- [EXERCISE PROMPT]: Where the word "root" appears in a line of the entries below, count that line and give the total alone.

- [DATA FOR ANALYSIS]:
↓↓↓
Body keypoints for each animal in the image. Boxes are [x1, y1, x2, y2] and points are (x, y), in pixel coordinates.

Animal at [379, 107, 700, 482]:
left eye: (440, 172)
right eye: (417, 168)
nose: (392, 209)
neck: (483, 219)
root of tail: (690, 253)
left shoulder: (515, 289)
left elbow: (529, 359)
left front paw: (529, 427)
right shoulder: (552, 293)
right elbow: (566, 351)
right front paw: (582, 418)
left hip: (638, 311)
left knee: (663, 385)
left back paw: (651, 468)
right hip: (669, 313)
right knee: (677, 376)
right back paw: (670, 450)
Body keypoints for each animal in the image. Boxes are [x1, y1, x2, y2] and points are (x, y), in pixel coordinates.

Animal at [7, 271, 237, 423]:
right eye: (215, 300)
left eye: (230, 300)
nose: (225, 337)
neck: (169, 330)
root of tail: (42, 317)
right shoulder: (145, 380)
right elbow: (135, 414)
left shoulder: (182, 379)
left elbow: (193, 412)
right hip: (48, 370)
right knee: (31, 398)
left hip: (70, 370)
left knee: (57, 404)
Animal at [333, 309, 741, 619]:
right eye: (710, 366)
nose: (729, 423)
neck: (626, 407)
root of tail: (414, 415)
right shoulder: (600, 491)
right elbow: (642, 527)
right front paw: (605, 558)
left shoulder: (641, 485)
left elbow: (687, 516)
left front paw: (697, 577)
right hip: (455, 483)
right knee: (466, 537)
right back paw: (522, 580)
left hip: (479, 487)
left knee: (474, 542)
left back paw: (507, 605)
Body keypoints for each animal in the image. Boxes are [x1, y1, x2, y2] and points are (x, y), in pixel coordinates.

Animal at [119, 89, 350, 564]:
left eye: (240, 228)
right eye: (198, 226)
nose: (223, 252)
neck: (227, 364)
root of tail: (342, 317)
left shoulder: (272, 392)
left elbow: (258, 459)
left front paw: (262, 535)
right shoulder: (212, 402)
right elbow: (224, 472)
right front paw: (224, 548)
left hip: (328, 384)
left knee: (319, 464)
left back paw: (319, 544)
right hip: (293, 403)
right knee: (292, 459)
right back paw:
↑↑↑
- [ANSWER TO THIS PROBLEM]: 4